● **Problem**
Copy out the listing in full, exactly as written, but not its pictures.

● **Supplied material**

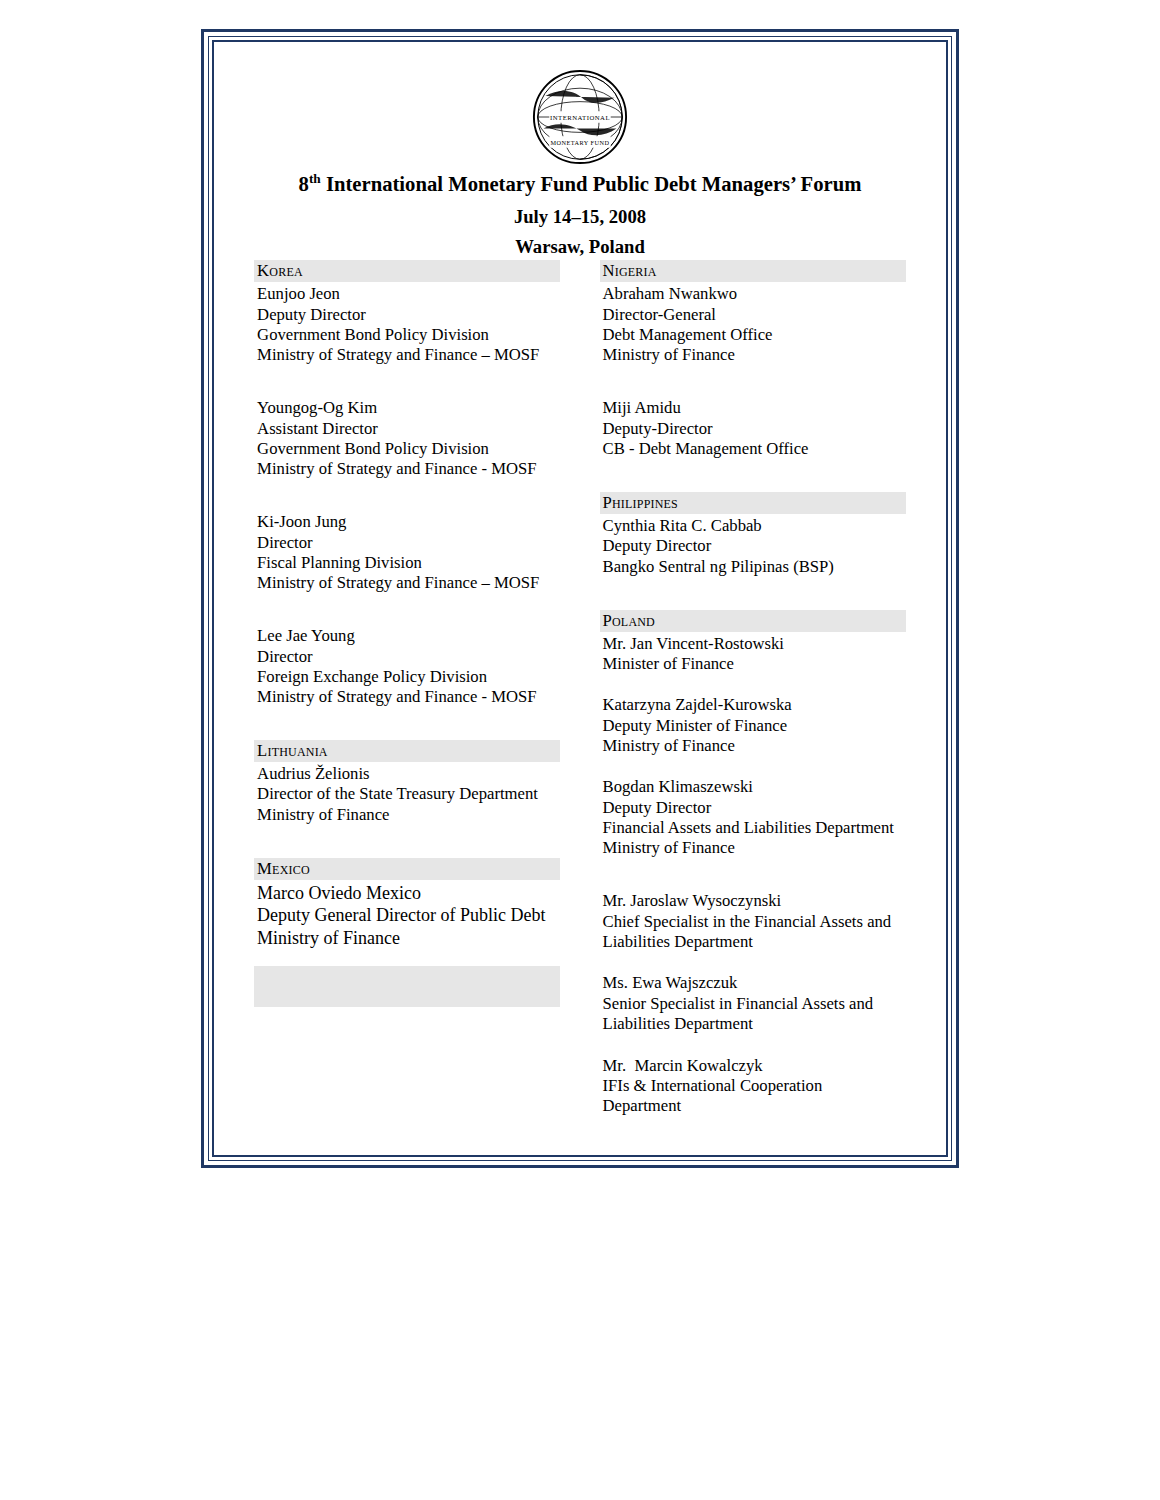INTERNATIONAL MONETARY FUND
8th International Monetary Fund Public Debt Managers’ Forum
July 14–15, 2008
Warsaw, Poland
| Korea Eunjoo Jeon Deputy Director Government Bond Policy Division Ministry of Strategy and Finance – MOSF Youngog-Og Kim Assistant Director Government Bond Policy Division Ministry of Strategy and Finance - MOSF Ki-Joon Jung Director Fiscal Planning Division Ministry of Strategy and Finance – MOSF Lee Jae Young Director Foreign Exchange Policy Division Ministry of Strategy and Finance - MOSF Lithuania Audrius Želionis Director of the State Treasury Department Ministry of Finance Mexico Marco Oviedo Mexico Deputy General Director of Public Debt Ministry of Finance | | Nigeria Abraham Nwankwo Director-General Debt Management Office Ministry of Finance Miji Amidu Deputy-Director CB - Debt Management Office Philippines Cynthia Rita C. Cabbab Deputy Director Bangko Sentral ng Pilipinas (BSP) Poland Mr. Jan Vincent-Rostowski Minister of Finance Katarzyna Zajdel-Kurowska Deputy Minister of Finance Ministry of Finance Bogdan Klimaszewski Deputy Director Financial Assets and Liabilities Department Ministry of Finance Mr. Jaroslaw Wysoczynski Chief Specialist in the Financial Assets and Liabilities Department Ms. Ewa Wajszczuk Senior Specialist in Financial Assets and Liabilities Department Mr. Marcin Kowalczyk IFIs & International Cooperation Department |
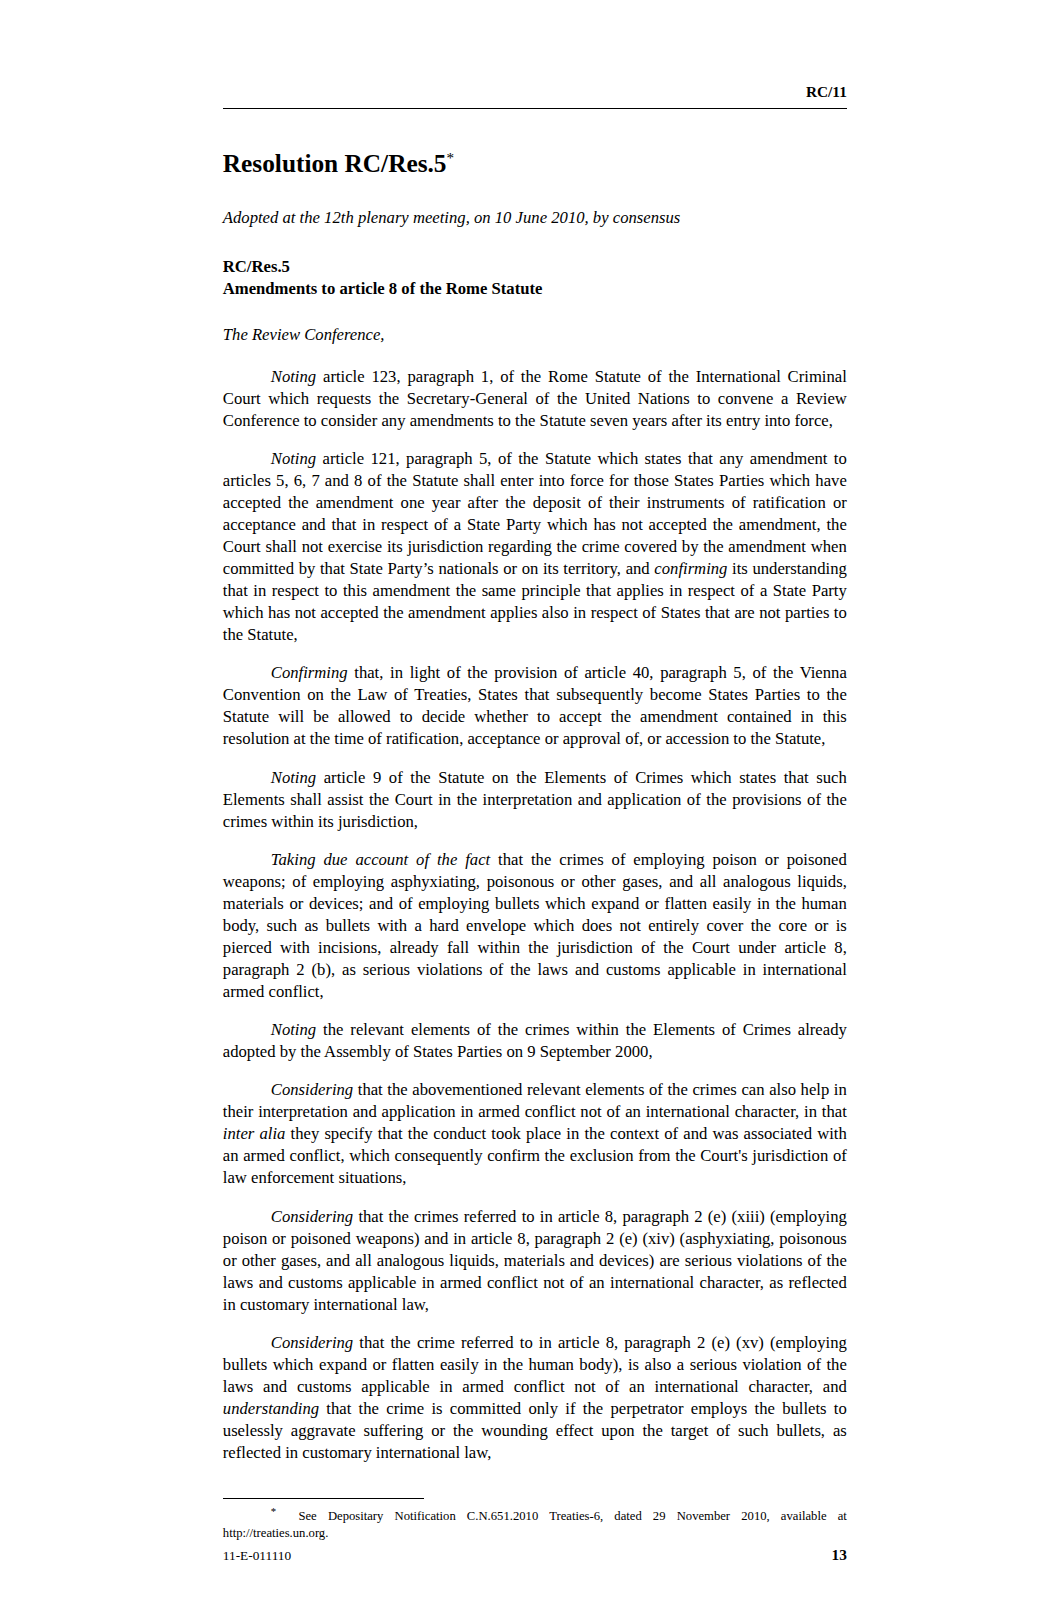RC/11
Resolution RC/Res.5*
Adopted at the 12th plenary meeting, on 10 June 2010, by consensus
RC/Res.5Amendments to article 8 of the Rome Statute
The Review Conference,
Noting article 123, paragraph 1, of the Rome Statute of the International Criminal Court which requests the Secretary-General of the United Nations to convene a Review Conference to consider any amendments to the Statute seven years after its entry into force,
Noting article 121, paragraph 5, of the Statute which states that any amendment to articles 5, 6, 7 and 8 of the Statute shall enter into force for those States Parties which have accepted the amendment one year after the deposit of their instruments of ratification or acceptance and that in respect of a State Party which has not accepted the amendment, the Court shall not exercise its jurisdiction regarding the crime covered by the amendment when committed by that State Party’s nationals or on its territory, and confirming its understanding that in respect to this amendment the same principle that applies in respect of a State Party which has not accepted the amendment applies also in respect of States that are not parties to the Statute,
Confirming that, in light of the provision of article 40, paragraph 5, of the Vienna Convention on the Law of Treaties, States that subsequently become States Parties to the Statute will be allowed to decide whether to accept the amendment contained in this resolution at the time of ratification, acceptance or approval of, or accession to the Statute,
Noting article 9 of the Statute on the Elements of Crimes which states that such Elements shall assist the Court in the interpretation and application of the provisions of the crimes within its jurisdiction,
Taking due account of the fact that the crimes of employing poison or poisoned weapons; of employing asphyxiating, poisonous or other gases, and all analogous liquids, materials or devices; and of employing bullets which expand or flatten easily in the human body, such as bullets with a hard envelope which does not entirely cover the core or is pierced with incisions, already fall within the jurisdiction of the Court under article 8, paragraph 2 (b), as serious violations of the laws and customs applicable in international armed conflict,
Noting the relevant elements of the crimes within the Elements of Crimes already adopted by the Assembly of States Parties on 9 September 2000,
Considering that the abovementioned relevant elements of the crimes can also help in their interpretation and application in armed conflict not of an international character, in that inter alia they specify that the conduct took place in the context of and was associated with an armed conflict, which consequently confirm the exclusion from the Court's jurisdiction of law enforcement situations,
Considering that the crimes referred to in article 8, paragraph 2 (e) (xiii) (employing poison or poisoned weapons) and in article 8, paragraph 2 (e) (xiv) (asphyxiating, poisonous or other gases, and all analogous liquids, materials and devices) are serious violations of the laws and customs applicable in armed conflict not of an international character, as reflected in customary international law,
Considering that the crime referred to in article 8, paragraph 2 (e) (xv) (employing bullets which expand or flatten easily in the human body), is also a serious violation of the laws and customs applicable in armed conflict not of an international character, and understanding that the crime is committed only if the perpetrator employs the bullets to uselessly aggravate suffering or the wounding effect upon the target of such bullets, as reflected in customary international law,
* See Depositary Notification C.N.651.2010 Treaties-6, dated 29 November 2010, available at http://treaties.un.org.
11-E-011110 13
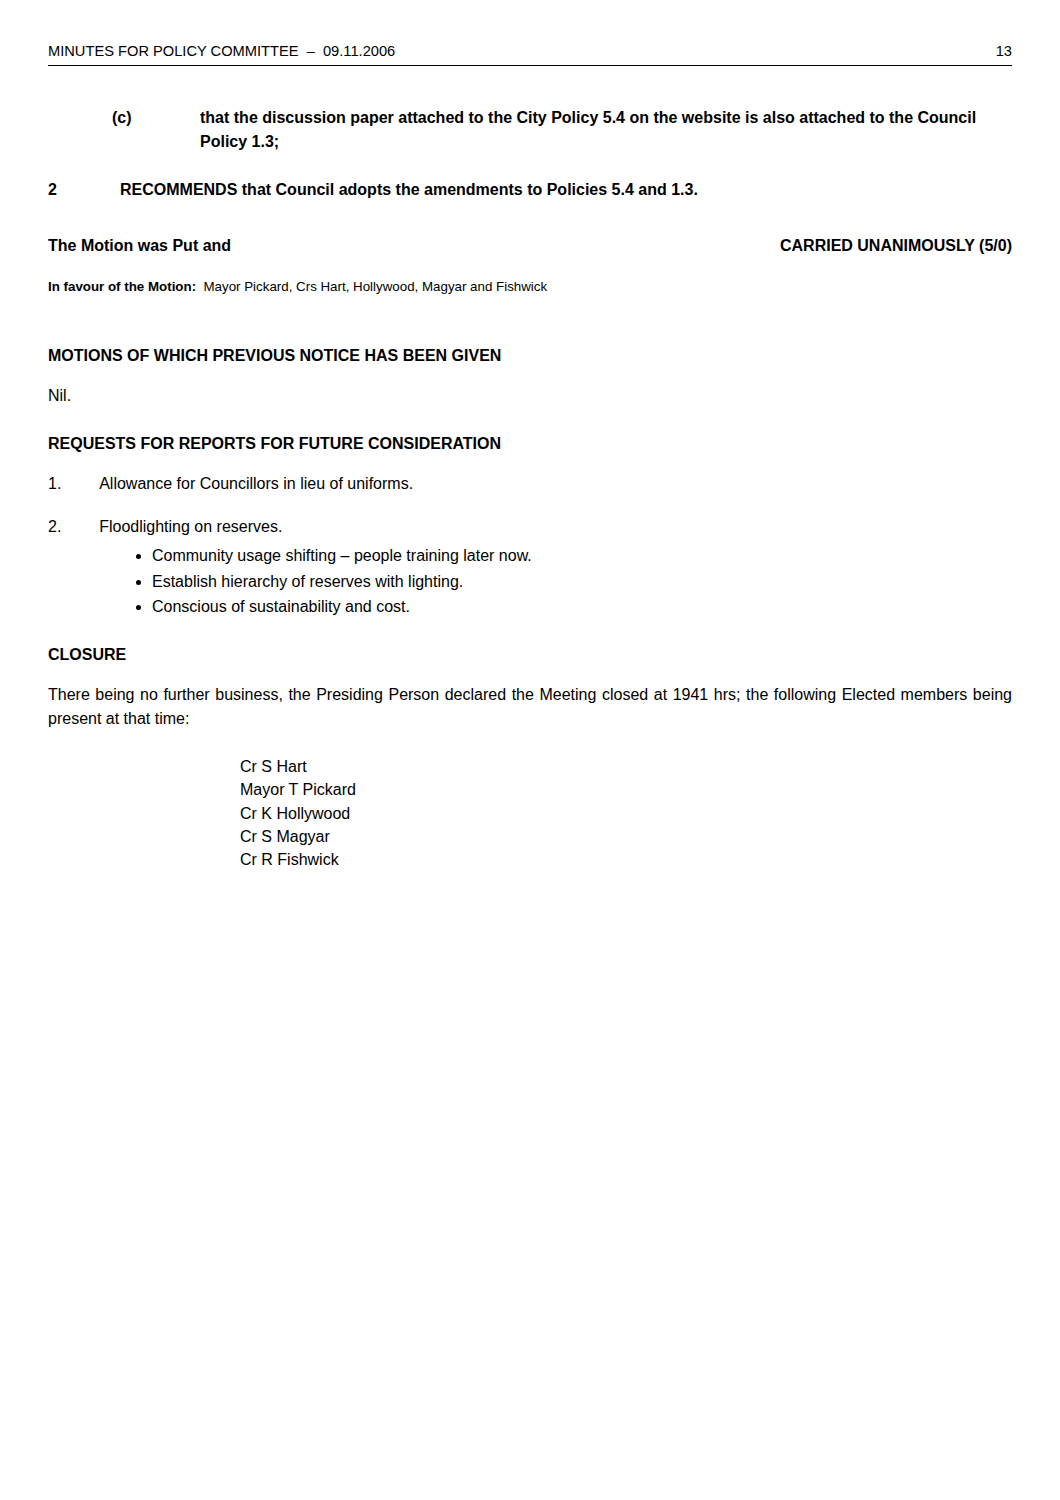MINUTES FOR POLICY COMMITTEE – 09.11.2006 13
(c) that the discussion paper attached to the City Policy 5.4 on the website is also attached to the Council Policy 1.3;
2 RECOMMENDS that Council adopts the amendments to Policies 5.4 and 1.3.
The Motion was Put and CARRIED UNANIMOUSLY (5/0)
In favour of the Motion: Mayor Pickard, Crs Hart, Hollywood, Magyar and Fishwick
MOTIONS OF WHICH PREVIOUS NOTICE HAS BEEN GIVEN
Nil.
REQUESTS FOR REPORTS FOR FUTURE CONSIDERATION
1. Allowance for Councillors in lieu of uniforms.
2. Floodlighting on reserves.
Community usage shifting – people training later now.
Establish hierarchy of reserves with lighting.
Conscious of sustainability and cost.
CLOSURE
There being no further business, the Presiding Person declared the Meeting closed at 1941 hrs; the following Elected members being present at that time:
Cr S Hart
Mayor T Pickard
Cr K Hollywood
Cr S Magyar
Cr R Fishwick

● **Response to the exercise**
INTERNATIONAL MONETARY FUND
8th International Monetary Fund Public Debt Managers’ Forum
July 14–15, 2008
Warsaw, Poland
| Korea Eunjoo Jeon Deputy Director Government Bond Policy Division Ministry of Strategy and Finance – MOSF Youngog-Og Kim Assistant Director Government Bond Policy Division Ministry of Strategy and Finance - MOSF Ki-Joon Jung Director Fiscal Planning Division Ministry of Strategy and Finance – MOSF Lee Jae Young Director Foreign Exchange Policy Division Ministry of Strategy and Finance - MOSF Lithuania Audrius Želionis Director of the State Treasury Department Ministry of Finance Mexico Marco Oviedo Mexico Deputy General Director of Public Debt Ministry of Finance | | Nigeria Abraham Nwankwo Director-General Debt Management Office Ministry of Finance Miji Amidu Deputy-Director CB - Debt Management Office Philippines Cynthia Rita C. Cabbab Deputy Director Bangko Sentral ng Pilipinas (BSP) Poland Mr. Jan Vincent-Rostowski Minister of Finance Katarzyna Zajdel-Kurowska Deputy Minister of Finance Ministry of Finance Bogdan Klimaszewski Deputy Director Financial Assets and Liabilities Department Ministry of Finance Mr. Jaroslaw Wysoczynski Chief Specialist in the Financial Assets and Liabilities Department Ms. Ewa Wajszczuk Senior Specialist in Financial Assets and Liabilities Department Mr. Marcin Kowalczyk IFIs & International Cooperation Department |
RC/11
Resolution RC/Res.5*
Adopted at the 12th plenary meeting, on 10 June 2010, by consensus
RC/Res.5Amendments to article 8 of the Rome Statute
The Review Conference,
Noting article 123, paragraph 1, of the Rome Statute of the International Criminal Court which requests the Secretary-General of the United Nations to convene a Review Conference to consider any amendments to the Statute seven years after its entry into force,
Noting article 121, paragraph 5, of the Statute which states that any amendment to articles 5, 6, 7 and 8 of the Statute shall enter into force for those States Parties which have accepted the amendment one year after the deposit of their instruments of ratification or acceptance and that in respect of a State Party which has not accepted the amendment, the Court shall not exercise its jurisdiction regarding the crime covered by the amendment when committed by that State Party’s nationals or on its territory, and confirming its understanding that in respect to this amendment the same principle that applies in respect of a State Party which has not accepted the amendment applies also in respect of States that are not parties to the Statute,
Confirming that, in light of the provision of article 40, paragraph 5, of the Vienna Convention on the Law of Treaties, States that subsequently become States Parties to the Statute will be allowed to decide whether to accept the amendment contained in this resolution at the time of ratification, acceptance or approval of, or accession to the Statute,
Noting article 9 of the Statute on the Elements of Crimes which states that such Elements shall assist the Court in the interpretation and application of the provisions of the crimes within its jurisdiction,
Taking due account of the fact that the crimes of employing poison or poisoned weapons; of employing asphyxiating, poisonous or other gases, and all analogous liquids, materials or devices; and of employing bullets which expand or flatten easily in the human body, such as bullets with a hard envelope which does not entirely cover the core or is pierced with incisions, already fall within the jurisdiction of the Court under article 8, paragraph 2 (b), as serious violations of the laws and customs applicable in international armed conflict,
Noting the relevant elements of the crimes within the Elements of Crimes already adopted by the Assembly of States Parties on 9 September 2000,
Considering that the abovementioned relevant elements of the crimes can also help in their interpretation and application in armed conflict not of an international character, in that inter alia they specify that the conduct took place in the context of and was associated with an armed conflict, which consequently confirm the exclusion from the Court's jurisdiction of law enforcement situations,
Considering that the crimes referred to in article 8, paragraph 2 (e) (xiii) (employing poison or poisoned weapons) and in article 8, paragraph 2 (e) (xiv) (asphyxiating, poisonous or other gases, and all analogous liquids, materials and devices) are serious violations of the laws and customs applicable in armed conflict not of an international character, as reflected in customary international law,
Considering that the crime referred to in article 8, paragraph 2 (e) (xv) (employing bullets which expand or flatten easily in the human body), is also a serious violation of the laws and customs applicable in armed conflict not of an international character, and understanding that the crime is committed only if the perpetrator employs the bullets to uselessly aggravate suffering or the wounding effect upon the target of such bullets, as reflected in customary international law,
* See Depositary Notification C.N.651.2010 Treaties-6, dated 29 November 2010, available at http://treaties.un.org.
11-E-011110 13
MINUTES FOR POLICY COMMITTEE – 09.11.2006 13
(c) that the discussion paper attached to the City Policy 5.4 on the website is also attached to the Council Policy 1.3;
2 RECOMMENDS that Council adopts the amendments to Policies 5.4 and 1.3.
The Motion was Put and CARRIED UNANIMOUSLY (5/0)
In favour of the Motion: Mayor Pickard, Crs Hart, Hollywood, Magyar and Fishwick
MOTIONS OF WHICH PREVIOUS NOTICE HAS BEEN GIVEN
Nil.
REQUESTS FOR REPORTS FOR FUTURE CONSIDERATION
1. Allowance for Councillors in lieu of uniforms.
2. Floodlighting on reserves.
Community usage shifting – people training later now.
Establish hierarchy of reserves with lighting.
Conscious of sustainability and cost.
CLOSURE
There being no further business, the Presiding Person declared the Meeting closed at 1941 hrs; the following Elected members being present at that time:
Cr S Hart
Mayor T Pickard
Cr K Hollywood
Cr S Magyar
Cr R Fishwick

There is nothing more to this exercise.